[Consegna] Trascrivi fedelmente la parte del testo sui dinosauri che comincia con "Il nome sbagliato." e prosegue fino a "concepimento all'età adulta.", incluse le parole iniziali e finali.

[Testo proposto]
::::::

Animali

Le più antiche prove del fatto che i dinosauri vivevano in branchi

Un deposito di fossili in Patagonia contiene le prove più antiche del fatto che i dinosauri avessero una vita sociale più complessa di quanto credessimo.

Come vivevano i dinosauri? Vagavano solitari per la Terra preistorica oppure si aggregavano come fanno oggi molti animali? Sull'argomento c'è una certa concordia nell'ambiente paleontologico: molti dinosauri, in particolare gli erbivori, vivevano in branchi. I dubbi sorgono quando si parla di tempi: quanto tempo fa hanno abbandonato la vita solitaria per scoprire le gioie di quella di gruppo?

Le risposte. Un minuscolo deposito di fossili in Argentina, nel quale i lavori vanno avanti dal 2002, ci dà ora una nuova risposta a quest'ultima domanda, che sposta le lancette indietro di 40 milioni di anni rispetto alle teorie precedenti. I risultati di questo scavo ventennale, che sono già stati definiti "la più importante scoperta paleontologica dell'anno", sono pubblicati su Scientific Reports.

Il deposito in questione si trova nella Patagonia meridionale, in un luogo chiamato Laguna Colorada. Occupa appena un chilometro quadrato di superficie, si è formato nel Giurassico inferiore, 190 milioni di anni fa, in seguito a un'improvvisa siccità, ed è noto fin dagli anni Settanta perché è qui che sono stati ritrovati i primi fossili di Mussaurus patagonicus, un dinosauro erbivoro vissuto proprio in quel periodo.

Il nome sbagliato. Nonostante il nome, che significa "lucertola topo" (attribuitogli erroneamente dopo il ritrovamento di embrioni fossilizzati scambiati per animali adulti), il Mussaurus era un animale di dimensioni notevoli, che poteva arrivare a pesare fino a una tonnellata e mezza. Il deposito in Patagonia ne ospita i resti fossilizzati, sia di esemplari adulti, sia delle loro uova: un campionario che copre tutte le fasi di sviluppo del Mussaurus, dal concepimento all'età adulta.

::::::

[Materiale fornito]
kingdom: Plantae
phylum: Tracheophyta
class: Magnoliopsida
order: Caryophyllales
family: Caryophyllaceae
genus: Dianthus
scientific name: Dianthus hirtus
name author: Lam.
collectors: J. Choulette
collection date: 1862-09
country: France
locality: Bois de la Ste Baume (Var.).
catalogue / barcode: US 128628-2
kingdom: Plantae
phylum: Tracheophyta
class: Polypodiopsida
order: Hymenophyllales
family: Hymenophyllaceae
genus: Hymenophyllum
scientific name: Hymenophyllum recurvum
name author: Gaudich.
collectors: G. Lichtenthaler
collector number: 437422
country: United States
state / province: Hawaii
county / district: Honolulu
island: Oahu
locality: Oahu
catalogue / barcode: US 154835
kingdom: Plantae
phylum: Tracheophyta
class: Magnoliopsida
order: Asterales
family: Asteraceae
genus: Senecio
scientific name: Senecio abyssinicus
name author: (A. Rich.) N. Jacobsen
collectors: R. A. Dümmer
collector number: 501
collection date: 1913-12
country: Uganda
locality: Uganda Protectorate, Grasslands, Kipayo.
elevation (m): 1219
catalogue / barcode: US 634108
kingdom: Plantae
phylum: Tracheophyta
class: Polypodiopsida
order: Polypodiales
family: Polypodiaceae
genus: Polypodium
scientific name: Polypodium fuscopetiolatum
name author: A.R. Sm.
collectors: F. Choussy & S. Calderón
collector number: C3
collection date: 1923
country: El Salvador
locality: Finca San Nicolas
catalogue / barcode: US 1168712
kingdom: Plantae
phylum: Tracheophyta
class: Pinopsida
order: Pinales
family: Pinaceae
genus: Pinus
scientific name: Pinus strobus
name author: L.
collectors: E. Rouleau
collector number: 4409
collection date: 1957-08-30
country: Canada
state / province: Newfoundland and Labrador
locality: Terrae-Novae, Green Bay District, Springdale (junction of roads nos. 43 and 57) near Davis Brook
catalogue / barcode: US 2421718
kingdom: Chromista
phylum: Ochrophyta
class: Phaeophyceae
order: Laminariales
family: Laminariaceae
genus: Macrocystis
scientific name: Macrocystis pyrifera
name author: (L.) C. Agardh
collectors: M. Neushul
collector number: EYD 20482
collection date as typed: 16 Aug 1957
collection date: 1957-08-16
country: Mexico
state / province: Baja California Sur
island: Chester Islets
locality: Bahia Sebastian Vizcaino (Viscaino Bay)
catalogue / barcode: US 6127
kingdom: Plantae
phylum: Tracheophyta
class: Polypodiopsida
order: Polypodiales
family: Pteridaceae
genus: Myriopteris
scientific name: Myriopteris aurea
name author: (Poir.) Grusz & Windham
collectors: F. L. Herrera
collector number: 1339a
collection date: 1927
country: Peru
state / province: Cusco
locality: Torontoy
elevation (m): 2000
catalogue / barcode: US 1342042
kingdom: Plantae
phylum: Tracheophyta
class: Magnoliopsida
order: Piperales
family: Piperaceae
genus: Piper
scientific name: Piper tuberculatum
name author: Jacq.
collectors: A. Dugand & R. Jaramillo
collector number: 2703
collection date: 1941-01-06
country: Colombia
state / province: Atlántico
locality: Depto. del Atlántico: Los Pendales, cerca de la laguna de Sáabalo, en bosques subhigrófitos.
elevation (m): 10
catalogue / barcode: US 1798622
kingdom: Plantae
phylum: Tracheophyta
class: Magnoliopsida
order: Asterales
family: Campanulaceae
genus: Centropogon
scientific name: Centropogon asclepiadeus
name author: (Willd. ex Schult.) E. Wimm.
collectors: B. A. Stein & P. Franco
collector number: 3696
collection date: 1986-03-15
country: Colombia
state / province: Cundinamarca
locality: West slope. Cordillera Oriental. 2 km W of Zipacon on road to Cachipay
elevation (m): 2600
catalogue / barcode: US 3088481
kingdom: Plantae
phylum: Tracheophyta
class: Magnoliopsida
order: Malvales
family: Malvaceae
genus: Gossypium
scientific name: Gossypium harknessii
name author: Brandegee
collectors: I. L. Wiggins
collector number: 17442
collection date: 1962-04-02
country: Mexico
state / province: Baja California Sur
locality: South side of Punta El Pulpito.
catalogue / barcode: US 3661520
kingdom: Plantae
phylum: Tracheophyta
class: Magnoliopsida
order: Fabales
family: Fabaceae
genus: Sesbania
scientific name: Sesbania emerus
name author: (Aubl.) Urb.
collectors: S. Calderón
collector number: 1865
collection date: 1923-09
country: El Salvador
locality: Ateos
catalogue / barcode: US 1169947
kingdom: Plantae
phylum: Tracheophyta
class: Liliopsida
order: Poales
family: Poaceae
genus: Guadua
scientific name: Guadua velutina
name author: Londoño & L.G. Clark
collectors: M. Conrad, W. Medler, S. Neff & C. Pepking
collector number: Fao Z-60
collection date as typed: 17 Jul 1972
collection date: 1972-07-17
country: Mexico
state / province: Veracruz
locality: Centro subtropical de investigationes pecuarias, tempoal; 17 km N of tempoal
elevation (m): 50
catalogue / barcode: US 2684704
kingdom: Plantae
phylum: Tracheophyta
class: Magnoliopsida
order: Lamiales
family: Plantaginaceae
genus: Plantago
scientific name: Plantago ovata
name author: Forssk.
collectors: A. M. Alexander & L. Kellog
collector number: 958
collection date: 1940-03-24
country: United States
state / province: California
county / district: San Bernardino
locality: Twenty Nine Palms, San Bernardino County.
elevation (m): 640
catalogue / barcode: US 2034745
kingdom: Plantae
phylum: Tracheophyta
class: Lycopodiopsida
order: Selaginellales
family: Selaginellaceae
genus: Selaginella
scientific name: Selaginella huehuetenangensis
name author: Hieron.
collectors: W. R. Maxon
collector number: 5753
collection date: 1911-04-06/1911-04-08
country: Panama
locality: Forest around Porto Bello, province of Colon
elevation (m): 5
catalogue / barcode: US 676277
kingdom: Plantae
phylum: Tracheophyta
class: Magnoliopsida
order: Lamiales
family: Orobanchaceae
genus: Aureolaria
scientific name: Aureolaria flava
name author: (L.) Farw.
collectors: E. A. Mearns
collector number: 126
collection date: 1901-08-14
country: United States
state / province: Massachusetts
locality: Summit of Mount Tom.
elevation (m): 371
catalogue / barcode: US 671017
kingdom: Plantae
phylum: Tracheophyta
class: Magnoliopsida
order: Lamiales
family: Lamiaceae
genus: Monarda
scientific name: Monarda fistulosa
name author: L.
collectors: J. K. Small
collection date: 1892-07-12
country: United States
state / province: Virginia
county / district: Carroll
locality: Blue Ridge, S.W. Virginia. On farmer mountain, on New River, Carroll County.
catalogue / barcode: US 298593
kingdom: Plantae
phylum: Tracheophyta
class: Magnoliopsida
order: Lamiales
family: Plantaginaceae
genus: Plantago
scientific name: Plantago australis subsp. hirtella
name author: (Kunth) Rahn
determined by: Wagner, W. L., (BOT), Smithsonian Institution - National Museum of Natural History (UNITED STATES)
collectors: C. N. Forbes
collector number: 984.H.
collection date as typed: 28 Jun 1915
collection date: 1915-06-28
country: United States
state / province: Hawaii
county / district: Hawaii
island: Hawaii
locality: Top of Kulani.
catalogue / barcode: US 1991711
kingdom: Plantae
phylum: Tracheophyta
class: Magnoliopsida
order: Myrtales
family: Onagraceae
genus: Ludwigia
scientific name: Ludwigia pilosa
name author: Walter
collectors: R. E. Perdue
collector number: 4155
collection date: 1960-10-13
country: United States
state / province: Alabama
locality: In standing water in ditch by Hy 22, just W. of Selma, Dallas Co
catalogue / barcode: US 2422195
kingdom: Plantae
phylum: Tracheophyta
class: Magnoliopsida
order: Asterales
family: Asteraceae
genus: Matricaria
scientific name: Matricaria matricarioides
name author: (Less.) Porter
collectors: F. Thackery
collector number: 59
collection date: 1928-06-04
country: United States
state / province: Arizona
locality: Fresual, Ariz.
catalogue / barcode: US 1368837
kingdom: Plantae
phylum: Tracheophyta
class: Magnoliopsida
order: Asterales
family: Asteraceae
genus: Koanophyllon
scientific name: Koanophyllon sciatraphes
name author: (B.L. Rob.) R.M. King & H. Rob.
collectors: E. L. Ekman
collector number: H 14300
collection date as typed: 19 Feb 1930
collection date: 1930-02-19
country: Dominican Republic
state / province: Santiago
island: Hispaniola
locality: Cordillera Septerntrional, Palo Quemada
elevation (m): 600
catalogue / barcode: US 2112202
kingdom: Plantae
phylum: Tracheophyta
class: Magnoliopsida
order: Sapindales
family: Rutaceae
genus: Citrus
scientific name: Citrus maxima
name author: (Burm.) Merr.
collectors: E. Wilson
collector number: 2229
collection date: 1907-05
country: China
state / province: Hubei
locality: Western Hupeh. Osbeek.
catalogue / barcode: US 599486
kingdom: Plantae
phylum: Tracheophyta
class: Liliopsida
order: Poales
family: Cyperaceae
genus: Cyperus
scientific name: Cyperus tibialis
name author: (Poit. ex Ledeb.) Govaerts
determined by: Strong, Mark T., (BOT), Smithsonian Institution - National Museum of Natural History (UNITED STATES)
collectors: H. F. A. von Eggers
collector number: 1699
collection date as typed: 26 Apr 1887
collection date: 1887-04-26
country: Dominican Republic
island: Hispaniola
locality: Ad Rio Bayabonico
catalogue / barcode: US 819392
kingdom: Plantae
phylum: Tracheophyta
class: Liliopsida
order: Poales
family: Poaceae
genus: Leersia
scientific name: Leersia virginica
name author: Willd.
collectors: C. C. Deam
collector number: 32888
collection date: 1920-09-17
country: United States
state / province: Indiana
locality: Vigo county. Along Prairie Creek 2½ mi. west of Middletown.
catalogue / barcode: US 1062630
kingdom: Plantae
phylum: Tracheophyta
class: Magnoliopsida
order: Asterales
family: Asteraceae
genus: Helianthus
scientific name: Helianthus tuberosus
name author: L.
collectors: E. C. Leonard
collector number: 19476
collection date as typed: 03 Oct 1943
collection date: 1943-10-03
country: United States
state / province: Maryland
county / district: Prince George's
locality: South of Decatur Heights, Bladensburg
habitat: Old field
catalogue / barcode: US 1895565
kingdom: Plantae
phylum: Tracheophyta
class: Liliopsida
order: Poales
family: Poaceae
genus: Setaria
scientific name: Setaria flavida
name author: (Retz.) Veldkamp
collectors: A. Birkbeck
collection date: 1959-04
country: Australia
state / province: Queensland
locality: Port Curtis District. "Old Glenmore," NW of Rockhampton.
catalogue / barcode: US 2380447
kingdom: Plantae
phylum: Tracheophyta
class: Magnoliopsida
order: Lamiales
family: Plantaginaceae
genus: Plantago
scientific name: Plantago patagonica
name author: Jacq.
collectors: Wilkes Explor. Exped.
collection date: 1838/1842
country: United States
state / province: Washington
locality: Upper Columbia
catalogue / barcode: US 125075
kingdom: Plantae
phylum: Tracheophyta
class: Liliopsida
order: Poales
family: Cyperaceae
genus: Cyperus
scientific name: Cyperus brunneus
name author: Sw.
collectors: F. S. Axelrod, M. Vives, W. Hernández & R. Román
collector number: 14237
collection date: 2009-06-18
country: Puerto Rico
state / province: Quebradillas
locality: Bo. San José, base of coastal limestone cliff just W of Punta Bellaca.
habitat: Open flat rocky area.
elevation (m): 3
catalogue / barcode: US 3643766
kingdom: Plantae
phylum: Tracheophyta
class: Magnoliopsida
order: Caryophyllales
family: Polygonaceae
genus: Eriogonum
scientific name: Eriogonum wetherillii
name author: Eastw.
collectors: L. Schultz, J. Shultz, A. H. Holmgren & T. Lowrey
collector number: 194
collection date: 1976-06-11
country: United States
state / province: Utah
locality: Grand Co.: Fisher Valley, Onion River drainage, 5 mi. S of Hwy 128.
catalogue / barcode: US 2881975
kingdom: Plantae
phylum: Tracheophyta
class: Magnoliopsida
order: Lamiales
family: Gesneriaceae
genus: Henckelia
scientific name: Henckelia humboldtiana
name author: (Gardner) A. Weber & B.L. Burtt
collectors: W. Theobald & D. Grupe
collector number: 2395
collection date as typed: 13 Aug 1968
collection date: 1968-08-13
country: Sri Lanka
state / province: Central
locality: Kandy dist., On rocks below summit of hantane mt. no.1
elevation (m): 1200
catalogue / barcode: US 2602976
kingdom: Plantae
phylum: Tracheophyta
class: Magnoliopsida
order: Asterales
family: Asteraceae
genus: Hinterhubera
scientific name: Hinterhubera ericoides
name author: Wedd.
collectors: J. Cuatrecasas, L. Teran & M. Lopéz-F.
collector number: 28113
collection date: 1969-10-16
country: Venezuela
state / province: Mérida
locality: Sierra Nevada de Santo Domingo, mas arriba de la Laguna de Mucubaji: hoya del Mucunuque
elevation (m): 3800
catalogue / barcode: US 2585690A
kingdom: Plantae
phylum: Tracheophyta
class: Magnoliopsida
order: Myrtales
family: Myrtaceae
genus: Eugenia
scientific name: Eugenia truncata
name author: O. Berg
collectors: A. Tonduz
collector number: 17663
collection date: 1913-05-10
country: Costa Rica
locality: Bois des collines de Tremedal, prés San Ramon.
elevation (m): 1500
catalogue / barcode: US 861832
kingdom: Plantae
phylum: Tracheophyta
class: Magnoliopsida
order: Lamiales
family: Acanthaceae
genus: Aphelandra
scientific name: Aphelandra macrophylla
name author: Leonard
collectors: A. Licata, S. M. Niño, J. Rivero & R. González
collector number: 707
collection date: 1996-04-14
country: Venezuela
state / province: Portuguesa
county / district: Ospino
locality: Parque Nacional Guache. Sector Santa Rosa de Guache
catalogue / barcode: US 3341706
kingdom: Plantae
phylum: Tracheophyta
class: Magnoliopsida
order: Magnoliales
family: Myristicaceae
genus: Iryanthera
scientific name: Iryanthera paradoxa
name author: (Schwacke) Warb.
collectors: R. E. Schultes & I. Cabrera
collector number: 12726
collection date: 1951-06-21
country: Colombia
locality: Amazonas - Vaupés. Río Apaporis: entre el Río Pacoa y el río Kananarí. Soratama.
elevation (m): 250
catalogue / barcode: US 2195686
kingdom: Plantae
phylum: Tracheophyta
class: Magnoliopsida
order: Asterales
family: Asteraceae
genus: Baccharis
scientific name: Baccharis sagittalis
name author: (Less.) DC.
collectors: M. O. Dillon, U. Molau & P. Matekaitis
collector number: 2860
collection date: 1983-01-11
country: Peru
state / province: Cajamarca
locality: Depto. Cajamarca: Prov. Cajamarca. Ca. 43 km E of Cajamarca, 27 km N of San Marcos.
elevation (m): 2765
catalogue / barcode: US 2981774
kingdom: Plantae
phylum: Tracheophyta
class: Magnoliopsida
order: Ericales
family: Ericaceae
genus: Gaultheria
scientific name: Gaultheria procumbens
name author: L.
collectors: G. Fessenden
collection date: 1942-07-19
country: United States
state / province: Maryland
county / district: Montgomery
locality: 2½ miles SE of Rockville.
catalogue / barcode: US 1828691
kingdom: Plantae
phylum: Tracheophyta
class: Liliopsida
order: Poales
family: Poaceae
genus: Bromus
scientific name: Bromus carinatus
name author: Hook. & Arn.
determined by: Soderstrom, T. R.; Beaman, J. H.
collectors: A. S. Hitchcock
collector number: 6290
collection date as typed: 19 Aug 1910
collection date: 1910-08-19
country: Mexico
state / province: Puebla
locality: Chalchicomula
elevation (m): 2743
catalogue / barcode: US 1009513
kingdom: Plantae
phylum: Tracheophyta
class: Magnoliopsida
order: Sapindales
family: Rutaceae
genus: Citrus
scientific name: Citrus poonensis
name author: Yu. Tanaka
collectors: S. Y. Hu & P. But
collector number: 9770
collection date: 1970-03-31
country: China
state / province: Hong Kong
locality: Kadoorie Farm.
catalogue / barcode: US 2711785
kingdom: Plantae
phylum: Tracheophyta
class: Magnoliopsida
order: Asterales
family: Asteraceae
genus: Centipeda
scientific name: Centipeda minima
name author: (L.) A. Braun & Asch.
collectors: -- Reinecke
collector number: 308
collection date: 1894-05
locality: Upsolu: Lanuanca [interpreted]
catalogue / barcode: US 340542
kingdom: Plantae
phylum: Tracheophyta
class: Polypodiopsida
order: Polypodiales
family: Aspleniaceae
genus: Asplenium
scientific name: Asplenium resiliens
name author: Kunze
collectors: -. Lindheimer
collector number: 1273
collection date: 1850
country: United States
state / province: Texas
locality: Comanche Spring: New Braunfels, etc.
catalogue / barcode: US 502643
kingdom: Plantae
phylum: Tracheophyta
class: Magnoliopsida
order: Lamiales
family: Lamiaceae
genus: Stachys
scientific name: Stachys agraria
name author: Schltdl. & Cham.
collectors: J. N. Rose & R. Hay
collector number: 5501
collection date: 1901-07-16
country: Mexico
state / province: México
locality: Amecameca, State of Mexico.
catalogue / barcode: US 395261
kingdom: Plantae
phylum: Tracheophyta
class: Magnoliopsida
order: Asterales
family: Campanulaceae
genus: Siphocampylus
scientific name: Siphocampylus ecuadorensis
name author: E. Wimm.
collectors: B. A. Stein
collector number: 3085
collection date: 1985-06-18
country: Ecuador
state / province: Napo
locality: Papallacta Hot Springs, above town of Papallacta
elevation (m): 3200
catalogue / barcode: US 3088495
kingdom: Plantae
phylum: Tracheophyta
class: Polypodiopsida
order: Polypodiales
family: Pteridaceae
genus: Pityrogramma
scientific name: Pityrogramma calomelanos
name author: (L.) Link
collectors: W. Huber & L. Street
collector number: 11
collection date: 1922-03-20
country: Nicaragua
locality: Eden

::::::

[Risposta]
Il nome sbagliato. Nonostante il nome, che significa "lucertola topo" (attribuitogli erroneamente dopo il ritrovamento di embrioni fossilizzati scambiati per animali adulti), il Mussaurus era un animale di dimensioni notevoli, che poteva arrivare a pesare fino a una tonnellata e mezza. Il deposito in Patagonia ne ospita i resti fossilizzati, sia di esemplari adulti, sia delle loro uova: un campionario che copre tutte le fasi di sviluppo del Mussaurus, dal concepimento all'età adulta.